LUNDI 30 DÉCEMBRE 2019 – APRÈS-MIDI

Premier message d’alerte venu de Chine

Sur la boîte mail Assistance publique-Hôpitaux de Paris (AP-HP), en provenance de ProMED que diffuse l’International Society for Infectious Diseases, s’affiche un message d’alerte. Il fait état « d’une dizaine de patients hospitalisés pour une pneumonie atypique, peut-être virale, en Chine ». 10 cas sur 1,38 milliard d’habitants : and so what ? En France, seul le Pr Arnaud Fontanet semble y prêter attention. Il dirige l’unité d’épidémiologie des maladies émergentes à l’Institut Pasteur. C’est l’un de ceux qui conseilleront ensuite le président de la République au sein du conseil scientifique. Son acuité et sa compétence de veilleur sanitaire sont sollicitées. Plus tard, il me dira : « Pour ma part, jusqu’au 10 janvier c’est une simple curiosité. Puis c’est la mise en route de la machine pasteurienne pour les tests diagnostiques à partir de cette date. Je réalise qu’il y avait une vraie menace avec les cas thaïlandais et japonais les 13 et 15 janvier, de mémoire. J’envoie le 16 janvier un mail à la direction scientifique de l’Institut Pasteur pour organiser une réunion de chercheurs qui s’est tenue mercredi 22 janvier au soir avec une bonne quinzaine d’équipes. Depuis : six heures de sommeil par nuit, sept jours sur sept. Mais probablement pas grand-chose par rapport à ce que vous vivez dans les hôpitaux. »
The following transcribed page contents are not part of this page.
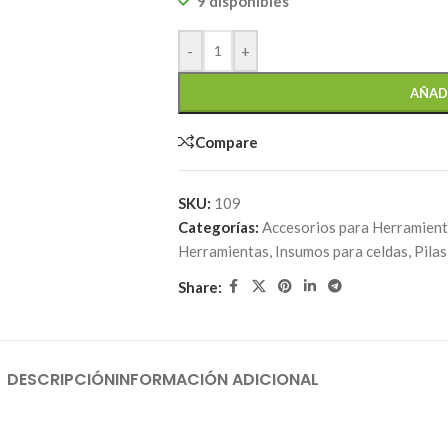
9 disponibles
-
+
AÑAD
Compare
SKU:
109
Categorías:
Accesorios para Herramien
Herramientas
,
Insumos para celdas
,
Pilas
Share:
DESCRIPCIÓN
INFORMACIÓN ADICIONAL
D’aucuns se souviennent des signaux d’alerte passés au sujet du virus du sida le 8 juin 1981, à Los Angeles. Cependant bien peu ont laissé leur nom dans l’histoire. Qui connaît le nom de la pharmacienne qui alerta son administration californienne entre octobre 1980 et mai 1981, en constatant une augmentation de la consommation de Pentamidine, un médicament jusque-là utilisé pour traiter une infection grave du poumon, apanage des immunodéprimés ? Ce sera le début du sida, une pandémie qui fera plus de 32 millions de morts. Un début qui sera parfois comparé à la crise du Covid-19. Comme certains feront un parallèle inique entre le scandale des masques et l’affaire du sang contaminé.

Le mail d’alerte de ProMED se confirme. Le Dr Ai Fen, la cheffe des urgences de l’hôpital central de Wuhan, fait une inquiétante découverte. Depuis plusieurs semaines, de nombreux patients sont soignés pour une étrange infection pulmonaire jusque-là inconnue. Information qui circulait déjà durant le mois de décembre sur les réseaux sociaux chinois, notamment sur WeChat (微信), l’équivalent de Facebook en Chine.

Elle apprend avec stupeur que le laboratoire chargé des tests affirme qu’il s’agit d’un coronavirus similaire au SRAS. Elle prend en photo les résultats d’analyse, les entoure d’un cercle rouge, et transfère l’image à des collègues, ainsi qu’au Centre national pour le contrôle et la prévention des maladies infectieuses, le CCDC. Parmi les destinataires de ce message se trouve le Dr Li Wenliang, ophtalmologue à l’hôpital de Wuhan.

Le même jour, il alerte ses collègues sur un forum de discussion en ligne des dangers de ce nouveau virus, comparable, selon lui, au SRAS de 2003.